On December 27, Motherwell sells his Chareau-designed house in East Hampton to Barney Rossett, the owner of Grove Press.
1954
Younger American Painters: A Selection, which opens on October 17 at the Solomon R. Guggenheim Museum, includes Wall Painting IV.
1954
In October and November, Motherwell travels throughout Germany as part of an American delegation that includes Richard Lippold, architect Richard Neutra, designers Charles Eames and George Nelson, and John Coolidge, director of the Fogg Museum. The four-week trip is sponsored by the German government as part of the planning process for the post-war reconstruction of German cities.
1955
In January, Motherwell leaves the Samuel M. Kootz Gallery after ten years.
1955
During the first half of the year, Motherwell paints a number of Je t’aime paintings. He later describes the phrase “Je t’aime” that is inscribed in large cursive script across the center of each canvas as “a cry that I would like to love.”
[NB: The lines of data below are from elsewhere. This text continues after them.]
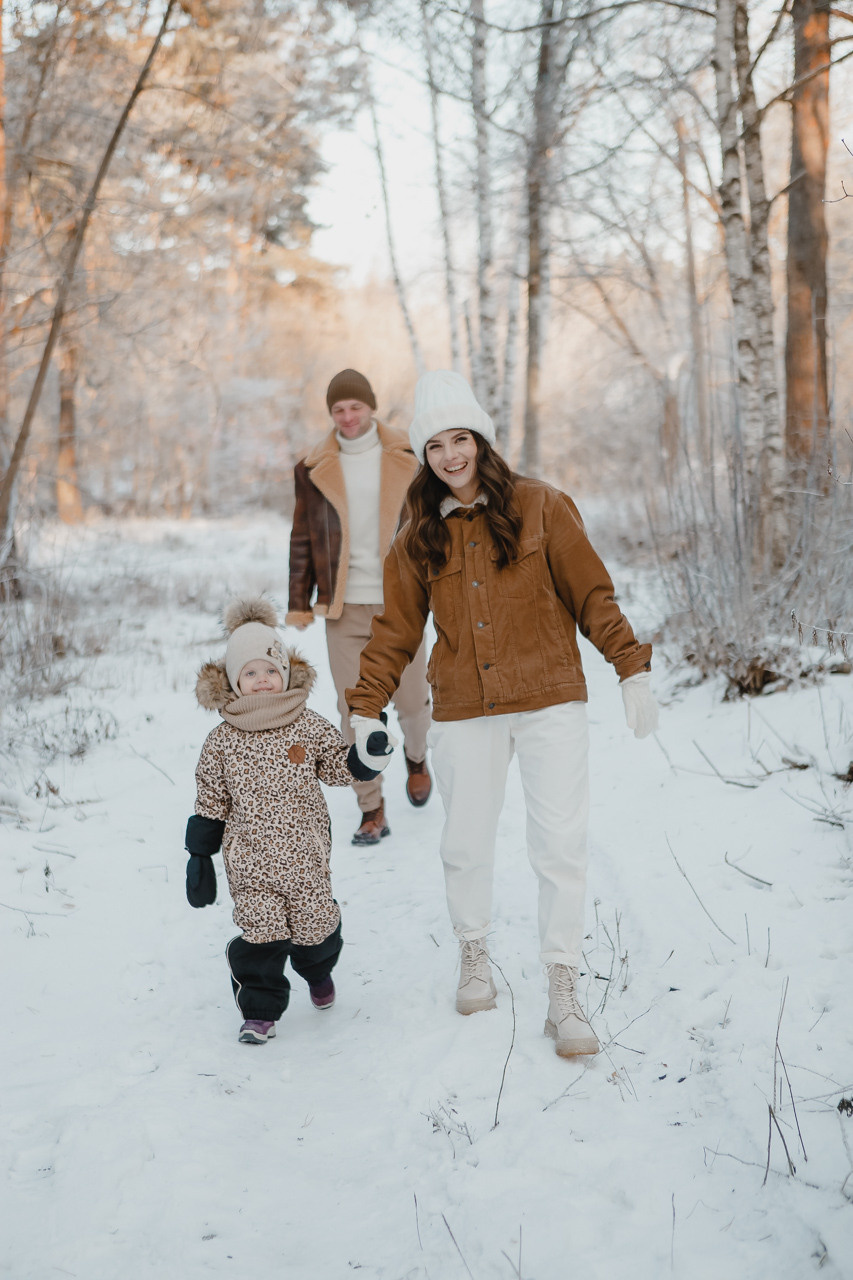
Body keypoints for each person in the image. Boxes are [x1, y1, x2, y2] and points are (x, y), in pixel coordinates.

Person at [346, 370, 659, 1059]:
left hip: (548, 700)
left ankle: (562, 988)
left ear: (481, 441)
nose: (451, 456)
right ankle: (473, 956)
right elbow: (394, 631)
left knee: (559, 847)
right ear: (424, 456)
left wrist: (629, 666)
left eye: (461, 439)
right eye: (436, 446)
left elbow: (592, 596)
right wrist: (365, 708)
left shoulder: (542, 507)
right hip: (462, 709)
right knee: (464, 844)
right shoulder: (417, 533)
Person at [184, 597, 384, 1045]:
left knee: (315, 933)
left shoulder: (306, 724)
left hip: (306, 860)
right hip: (250, 867)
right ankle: (259, 1012)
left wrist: (363, 761)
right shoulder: (222, 741)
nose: (262, 681)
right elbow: (210, 800)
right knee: (260, 939)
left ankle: (318, 973)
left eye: (270, 671)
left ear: (286, 673)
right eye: (250, 673)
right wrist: (200, 853)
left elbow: (335, 764)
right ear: (234, 682)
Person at [287, 368, 433, 846]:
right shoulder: (312, 469)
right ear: (331, 414)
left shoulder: (410, 457)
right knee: (355, 713)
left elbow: (435, 527)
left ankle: (416, 757)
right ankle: (372, 808)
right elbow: (303, 538)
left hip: (402, 603)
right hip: (344, 608)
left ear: (371, 407)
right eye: (338, 410)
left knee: (412, 702)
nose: (348, 417)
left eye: (355, 407)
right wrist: (299, 601)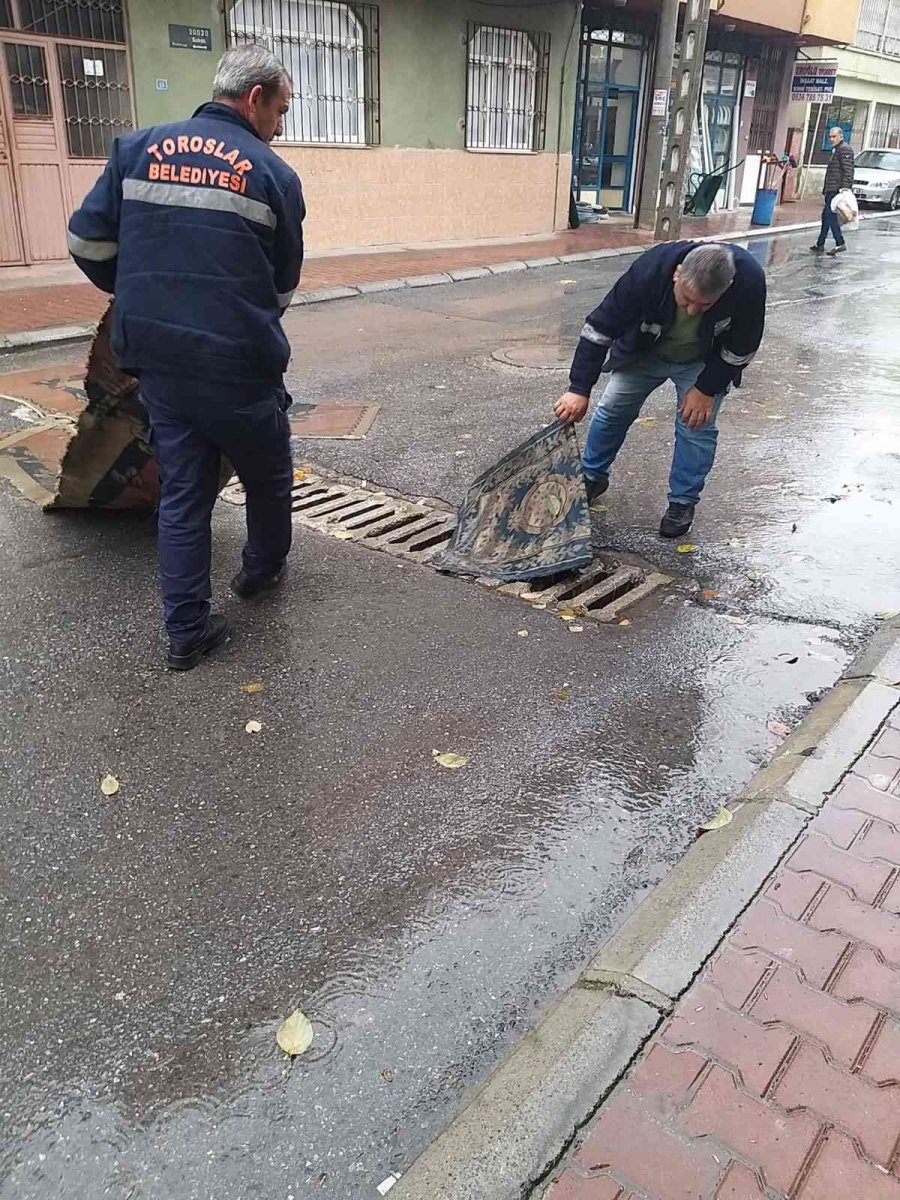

In the Fall, Je t’aime No. II is included in The 1955 Pittsburgh International Exhibition of Painting and Sculpture at the Carnegie Museum of Art.
1955
Motherwell’s second daughter, Lise, is born on April 14.
1956
In Februray, Shozo Shimamoto sends a letter to Motherwell to introduce the Gutai Art Group and ask him for a critique of their journal Gutai. For Motherwell, the interest of the Gutai artists represents a further affirmation of the international spirit of modernism.
In the summer, Motherwell purchases an eighteenth-century house at 622 Commercial Street in Provincetown.
1956
In October, Motherwell joins the Sidney Janis Gallery.
1956
Motherwell creates a series of new collages, several of which include fragments of poems by Paul Eluard, including “Jour la maison nuit la rue,” which comes from Eluard’s poem “Par un baiser.”
1957
In April, Elegy to the Spanish Republic XXXIV is exhibited in 8 Americans at the Sidney Janis Gallery. Seymour H. Knox buys the painting and donates it to the Albright Art Gallery in Buffalo, N.Y.
1957
In May, Motherwell’s first solo exhibition opens at the Sidney Janis Gallery. It features eighteen works from the past four years and includes both paintings and collages. He will continue to show at the gallery until 1962.
1957
In May, Elegy to the Spanish Republic XXXIV is included in Contemporary Art: Recent Acquisitions, 1954-57 at the Albright Art Gallery in Buffalo.
1957
Motherwell and Betty return to Provincetown for the summer. Realizing that their marital difficulties are unsurmountable, they decide to end their marriage.
1957
Toward the end of the year, Motherwell begins a relationship with the painter Helen Frankenthaler.
He later retitles a collage made in the fall of 1957 as Helen’s Collage.